Keluargaku di Hong Kong yang belum percaya, merasa kaget dan tidak mengerti waktu mendengar aku tidak mau melanjutkan studi dengan beasiswa yang disediakan pihak sekolah. Di samping itu, seluruh keluarga sudah merencanakan untuk pindah ke Kanada. Untuk maksudku itu, seluruh keluarga tidak menyetujui dan menganggap aku sudah menghancurkan masa depan sendiri. Baik dengan cara halus sampai jalan keras, mereka menghalangi aku mencari pekerjaan, tapi aku tetap pada pendirianku. Setelah keluarga mengetahui aku mendapat pekerjaan dan sudah memutuskan untuk tidak kembali ke Kanada, mereka lalu mencegah dan membatalkan keberangkatan studi adik perempuanku ke Kanada. Untuk mencegah hal tersebut, maka akhirnya aku mengalah dan kembali ke Kanada untuk melanjutkan studi masterku.

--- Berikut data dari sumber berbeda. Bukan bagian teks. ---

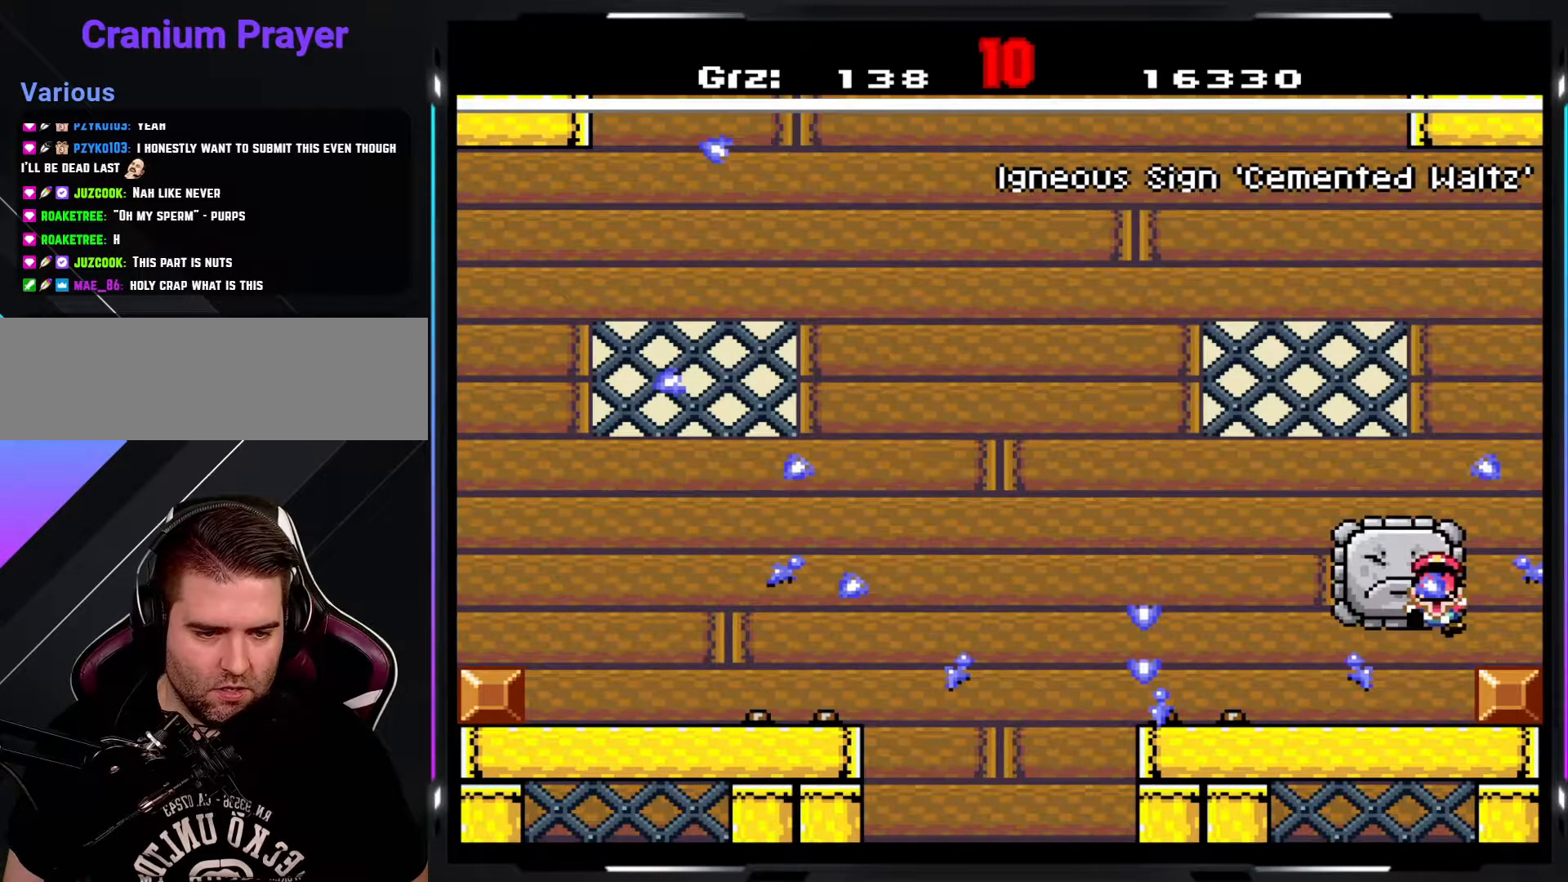
{"buttons": ["Y"], "events": []}
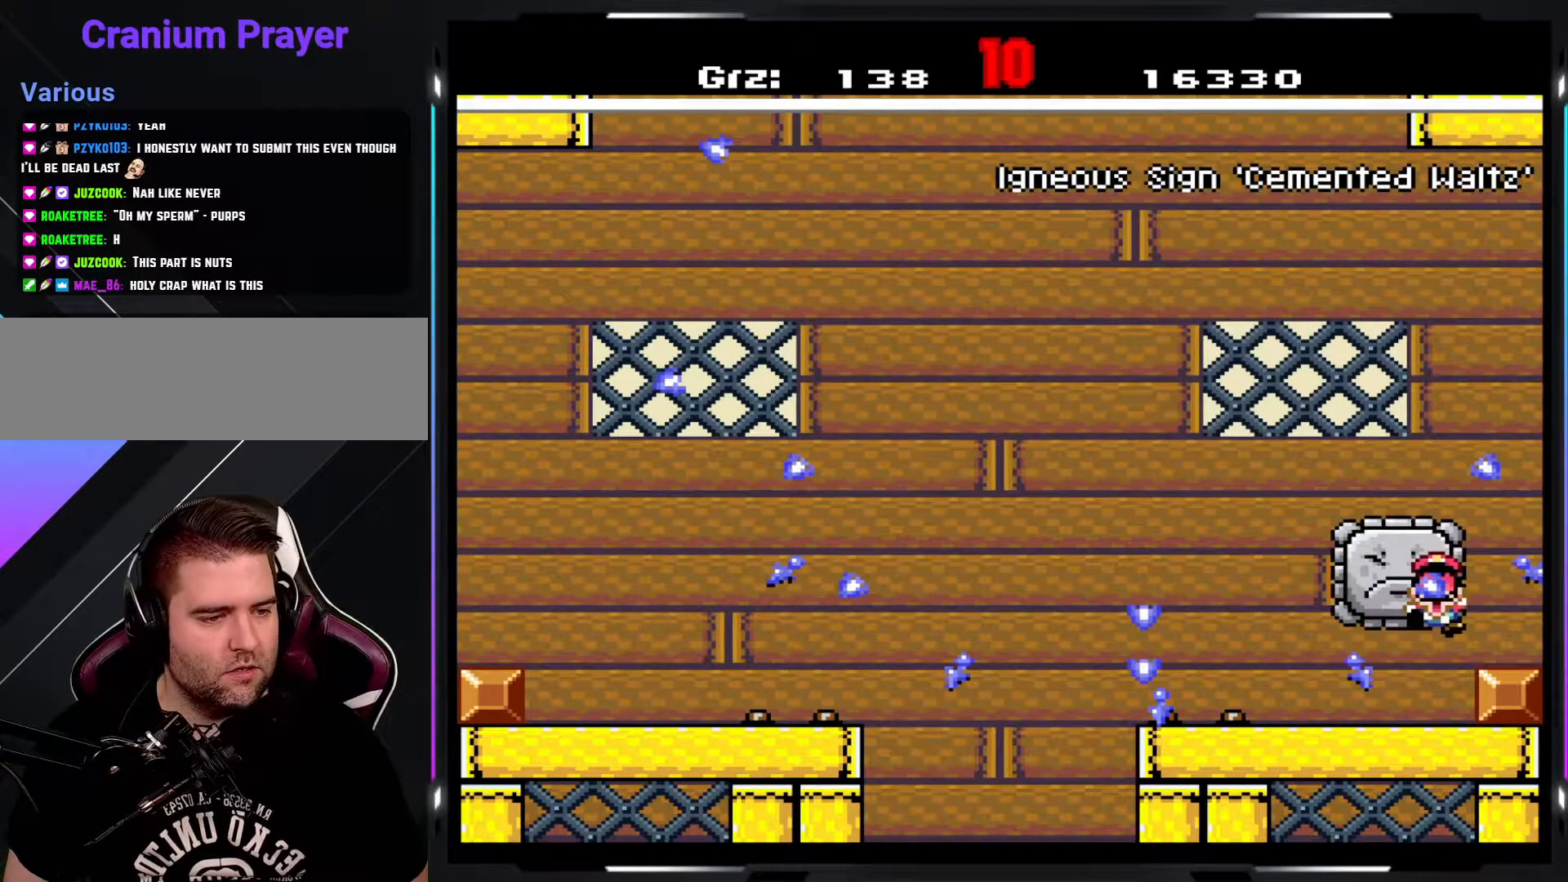
{"buttons": ["Y"], "events": []}
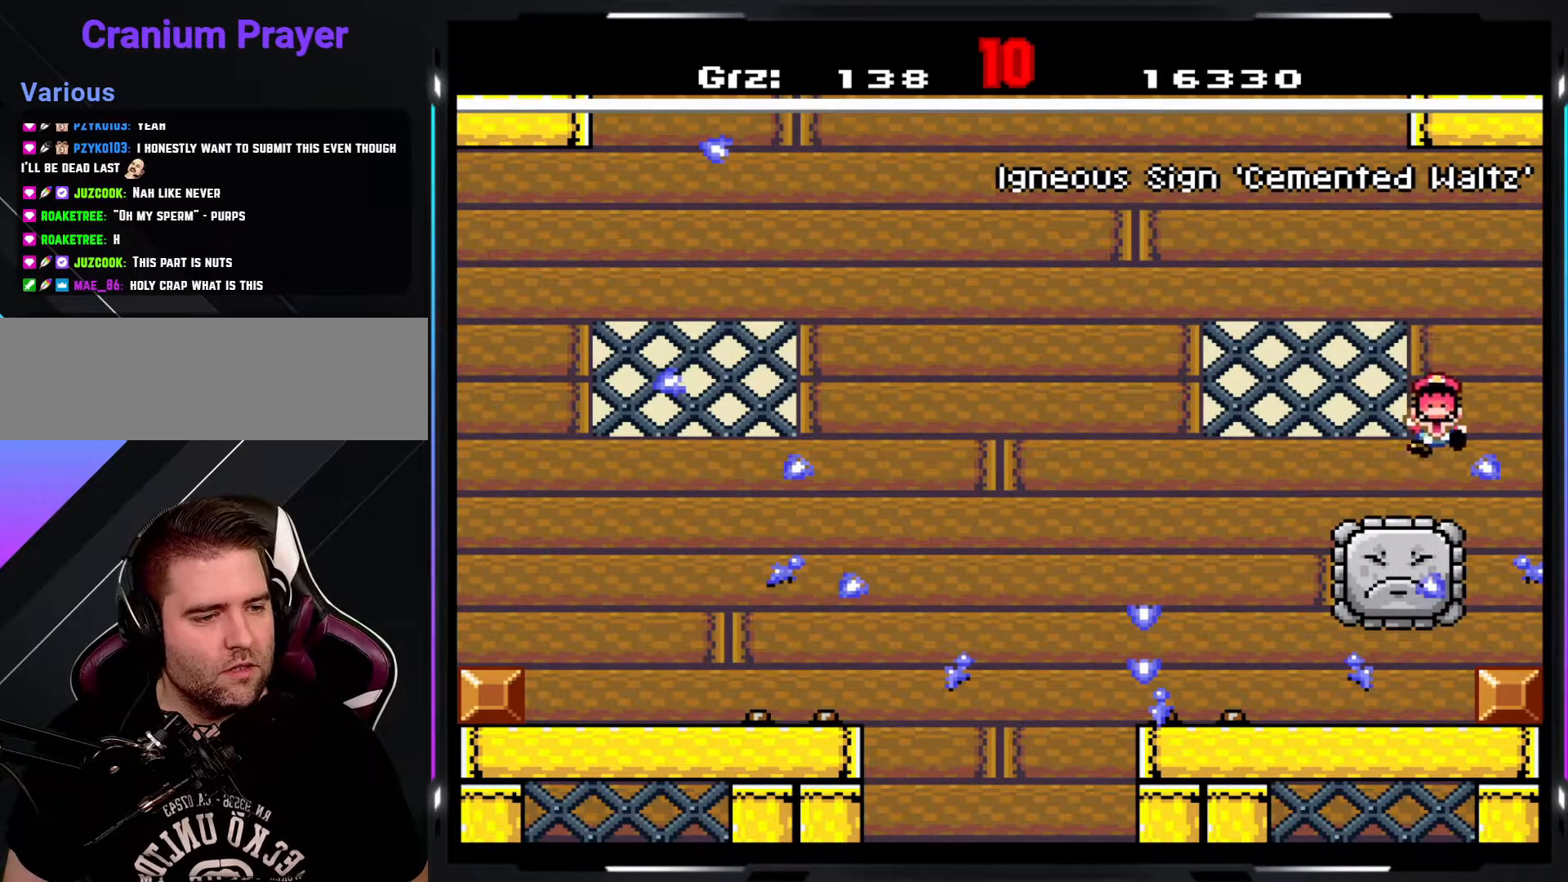
{"buttons": ["Y"], "events": []}
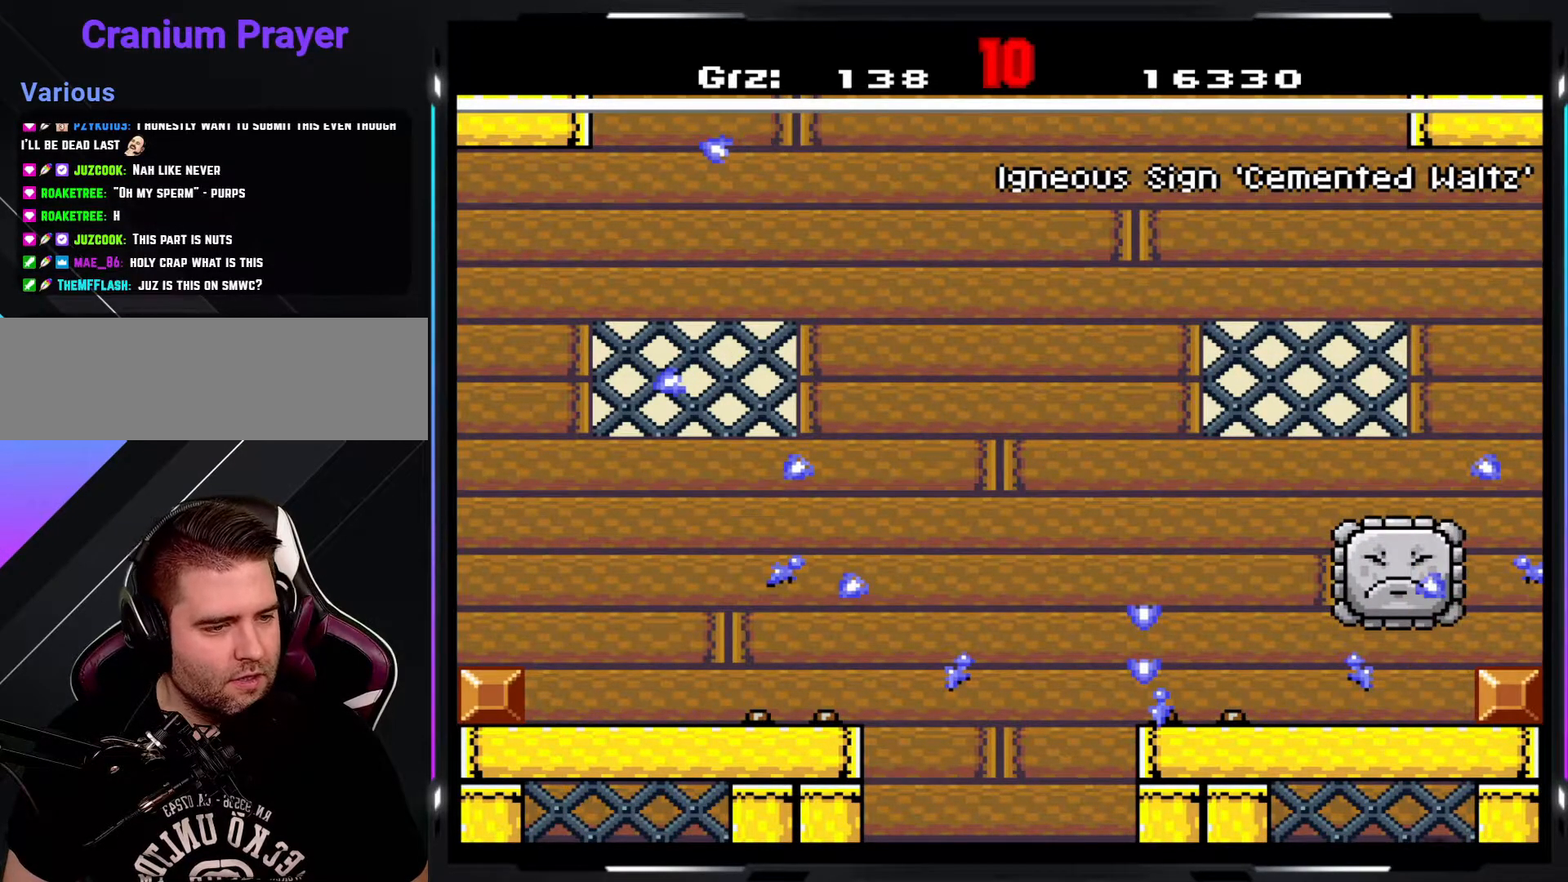
{"buttons": ["Y"], "events": []}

Sampai di Kanada, masalah gelar sangat menggodaku, sehingga aku bermaksud untuk melanjutkan studiku ke program doktoral seusai studi master selesai kutempuh. Tapi hatiku tidak tenang, mengingat bahwa aku adalah orang yang sudah memersembahkan diri. Untuk mengatasi hal ini, maka aku bermaksud menyelesaikan studiku di pascasarjana sambil mengikuti pelajaran di sekolah teologi yang berdekatan dengan sekolahku. Tapi, Tuhan melalui firman-Nya mengingatkan aku, "Janganlah kamu mengasihi dunia dan apa yang ada di dalamnya. Jikalau orang mengasihi dunia, maka kasih akan Bapa tidak ada di dalam orang itu" (1 Yohanes 2:15). Selain itu, diingatkan pula, "Hendaklah engkau mencari dahulu kerajaan Allah dan kebenarannya, maka semuanya itu akan ditambahkan kepadamu" (Matius 6:33). Aku menyadari sekarang, jika aku tidak berhenti dari perencanaan yang diatur sendiri, meskipun bagaimana rajinnya aku melayani, Tuhan tetap tidak akan memperkenankan pelayananku. Dalam hati, aku mengambil keputusan, sebelum jelas kehendak Tuhan, aku tidak akan melangkahkan kakiku. Sejak itu, aku merasakan pimpinan Tuhan dalam kehidupanku.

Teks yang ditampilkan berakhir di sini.